Governo paulista prevê déficit de 10,4 bilhões de reais em 2021

Por Manoel Schlindwein Atualizado em 27 ago 2020, 11h54 - Publicado em 27 ago 2020, 11h32

Enquanto o governo federal luta para tirar do papel o Pró-Brasil, governadores e prefeitos se mexem de todo o jeito para driblar as dificuldades impostas pela pandemia nas contas do Estado.

Sob a ameaça de um déficit de 10,4 bilhões de reais nos cofres públicos já em 2021, o governador paulista João Doria enviou no dia 12 de agosto um projeto de reformas administrativas e tributárias à Assembleia Legislativa para ministro da Economia nenhum botar defeito.

O pacote prevê a redução da máquina estatal a partir da extinção de dez fundações, autarquias e empresas, o corte de 5.600 vagas no funcionalismo por meio de um programa de demissão voluntária e o encerramento de benefícios fiscais a diversos setores.

Enquanto deputados estaduais e a sociedade discutem se a iniciativa é ou não um “desmonte sem precedentes do Estado”, como afirmou o parlamentar oposicionista Carlos Giannazi (PSOL), ou “literalmente um crime”, nas palavras do deputado Alencar Santana (PT) numa audiência pública virtual, na ponta do lápis do tucano estão diversos órgãos deficitários.

É o caso do Instituto de Assistência Médica ao Servidor Público Estadual de São Paulo (Iamspe). As despesas de custeio do Hospital do Servidor e serviços da rede credenciada giram em torno de 1,6 bilhão de reais por ano, enquanto as contribuições de servidores ficam próximas de 1 bilhão de reais. A saída? Elevar a contribuição dos servidores de 2% para 3%.
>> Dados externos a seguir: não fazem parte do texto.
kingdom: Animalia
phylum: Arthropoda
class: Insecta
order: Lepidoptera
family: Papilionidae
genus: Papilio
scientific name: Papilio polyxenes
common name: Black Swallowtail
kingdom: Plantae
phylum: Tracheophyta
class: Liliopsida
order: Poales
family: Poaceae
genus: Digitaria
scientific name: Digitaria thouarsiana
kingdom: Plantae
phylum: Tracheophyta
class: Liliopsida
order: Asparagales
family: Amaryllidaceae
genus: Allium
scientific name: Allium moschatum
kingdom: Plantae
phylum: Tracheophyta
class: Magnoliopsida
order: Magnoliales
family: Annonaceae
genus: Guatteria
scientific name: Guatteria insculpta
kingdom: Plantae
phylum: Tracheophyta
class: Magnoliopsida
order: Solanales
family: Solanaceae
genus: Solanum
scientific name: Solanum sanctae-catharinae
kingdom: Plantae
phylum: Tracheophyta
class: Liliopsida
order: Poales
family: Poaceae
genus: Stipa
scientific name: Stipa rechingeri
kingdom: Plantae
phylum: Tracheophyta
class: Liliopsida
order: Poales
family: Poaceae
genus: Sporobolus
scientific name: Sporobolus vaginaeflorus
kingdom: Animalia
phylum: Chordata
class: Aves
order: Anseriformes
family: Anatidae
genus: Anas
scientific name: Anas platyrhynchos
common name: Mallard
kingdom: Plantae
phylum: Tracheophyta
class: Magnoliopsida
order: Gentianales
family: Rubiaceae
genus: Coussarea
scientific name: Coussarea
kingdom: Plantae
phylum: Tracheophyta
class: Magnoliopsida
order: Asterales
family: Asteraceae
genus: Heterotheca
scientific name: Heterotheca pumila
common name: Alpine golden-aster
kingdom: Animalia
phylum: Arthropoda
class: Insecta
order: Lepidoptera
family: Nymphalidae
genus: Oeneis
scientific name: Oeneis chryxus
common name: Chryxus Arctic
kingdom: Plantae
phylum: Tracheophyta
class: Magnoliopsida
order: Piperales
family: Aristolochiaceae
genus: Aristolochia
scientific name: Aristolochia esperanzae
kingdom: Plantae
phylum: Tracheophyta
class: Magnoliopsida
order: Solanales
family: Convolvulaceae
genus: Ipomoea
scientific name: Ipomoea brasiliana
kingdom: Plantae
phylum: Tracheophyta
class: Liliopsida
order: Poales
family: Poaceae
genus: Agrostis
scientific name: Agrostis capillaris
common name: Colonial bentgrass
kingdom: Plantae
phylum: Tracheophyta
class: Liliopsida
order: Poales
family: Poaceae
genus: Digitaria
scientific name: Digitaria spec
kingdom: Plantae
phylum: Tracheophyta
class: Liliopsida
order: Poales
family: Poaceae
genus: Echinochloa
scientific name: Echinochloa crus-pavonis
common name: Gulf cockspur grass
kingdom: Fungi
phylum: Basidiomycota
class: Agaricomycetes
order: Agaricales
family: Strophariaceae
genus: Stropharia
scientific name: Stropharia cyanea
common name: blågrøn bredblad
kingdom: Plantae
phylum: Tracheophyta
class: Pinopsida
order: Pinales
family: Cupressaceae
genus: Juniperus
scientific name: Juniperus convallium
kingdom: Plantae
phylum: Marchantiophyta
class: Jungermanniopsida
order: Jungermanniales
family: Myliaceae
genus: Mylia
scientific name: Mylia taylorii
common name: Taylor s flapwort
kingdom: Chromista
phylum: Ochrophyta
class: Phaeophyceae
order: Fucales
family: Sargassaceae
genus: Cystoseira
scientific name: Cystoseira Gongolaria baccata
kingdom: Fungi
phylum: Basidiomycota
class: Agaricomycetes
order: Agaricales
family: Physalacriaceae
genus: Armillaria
Já a Fundação para o Remédio Popular (FURP) produziu e vendeu apenas 1/3 de sua receita em 2019: 94,4 milhões de reais de um total de 277,8 milhões de reais. Teve um déficit de 36,6 milhões de reais e os produtos ainda são mais caros do que os produzidos pela iniciativa privada e de fácil acesso em qualquer farmácia.

Na EMTU (Empresa Metropolitana de Transportes Urbanos), os prejuízos acumulados somam 1 bilhão de reais – isso porque hoje em dia a empresa não faz mais a operação dos serviços de transporte, só a gestão e fiscalização das concessões. Nem os projetos estão nas mãos da companhia: os projetos específicos de mobilidade urbana são desenvolvidos pela Secretaria de Transportes Metropolitanos.

Nas contas de Doria ainda estão o Zoológico, com déficit anual de pouco mais de seis milhões de reais, e o Daesp (Departamento Aeroviário do Estado de São Paulo), com prejuízo de vinte milhões de reais.

O polêmico projeto 529/2020, protocolado em regime de urgência, já conta com mais de 600 emendas – boa parte delas, contrária ao texto.